Vaughan, 44, a manager at a Costco store, must sell his 2,885-square-foot house before he and his family can close escrow on a new home being built for them.

He first listed the house at $1.59 million and over time has cut his asking price as low as $979,000. That would still be a healthy return on the $461,000 he paid for it four years ago. Vaughan said he’s reluctant to go any lower.

“I’m not out to kill anybody, I just want to get a fair price,” he said.

The sense that sellers are more flexible about pricing has stirred optimism among many buyers who had become accustomed to seeing home prices leapfrog higher every month.

“It’s a better time now to buy,” said Dilhan Ersu, who owns a house in the Boston area but recently began looking for another home in San Diego as an investment.

“With the prices here, we can’t buy anything bigger than a condo,” she said.

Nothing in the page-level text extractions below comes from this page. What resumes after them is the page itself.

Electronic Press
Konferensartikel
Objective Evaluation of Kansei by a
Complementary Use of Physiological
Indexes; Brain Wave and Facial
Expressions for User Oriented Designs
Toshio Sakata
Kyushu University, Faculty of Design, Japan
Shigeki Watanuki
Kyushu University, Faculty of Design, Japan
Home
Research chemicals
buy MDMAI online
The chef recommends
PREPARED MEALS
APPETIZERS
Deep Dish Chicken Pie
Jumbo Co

More than a dozen condos are for sale at the Bennetts’ complex. Earlier this month, Ersu toured a two-bedroom, two-bath unit that went on the market on Sept. 30 for $445,000.

In the weeks since, the seller knocked $30,000 off the price and now just hopes to break even on what he paid, said Roberto Muldong, a loan officer for Homequest-North Realty who is handling the sale.

“It really is a buyer’s market nowadays,” Muldong said. “If he really wants to sell this, he’s going to have to go lower.”

Ersu, 46, ended up making an offer on a new apartment-condo conversion unit in another complex after haggling with the seller to take $10,000 off the price and possibly paying her closing costs.

“It’s a good feeling,” said Ersu, a computer programmer.

For the Bennetts, a buyers market means they might actually be able to trade up to a single-family home. But they can’t afford to buy anything until they sell the condo they bought in 2003 for $293,000.

“The only reason we’re going through this process is because I saw houses going down (in price), I knew we could actually afford them,” Laura Bennett said.

Still, she worries that rising interest rates could limit what she and her husband can afford.

Mortgage interest rates, while still at near 40-year lows, have been on the rise, hovering now above 6 percent. Every point higher makes financing a home loan more expensive.

Many buyers facing steep home prices have been unable to qualify for a traditional 30-year mortgage and resorted to other loans, such as adjustable rate mortgages (ARMs) and interest-only loans. Those loans offer a lower monthly payment, but can be risky.

The Bennetts initially listed their condo at $395,000 to $429,000. They’re even willing to pay closing costs to entice a buyer. But they fear slashing their asking price too far will hurt their ability to buy their next home.

“We need every single penny of our equity to be able to put a (down payment) on the next house,” Bennett said. “It’s kind of a Catch 22.”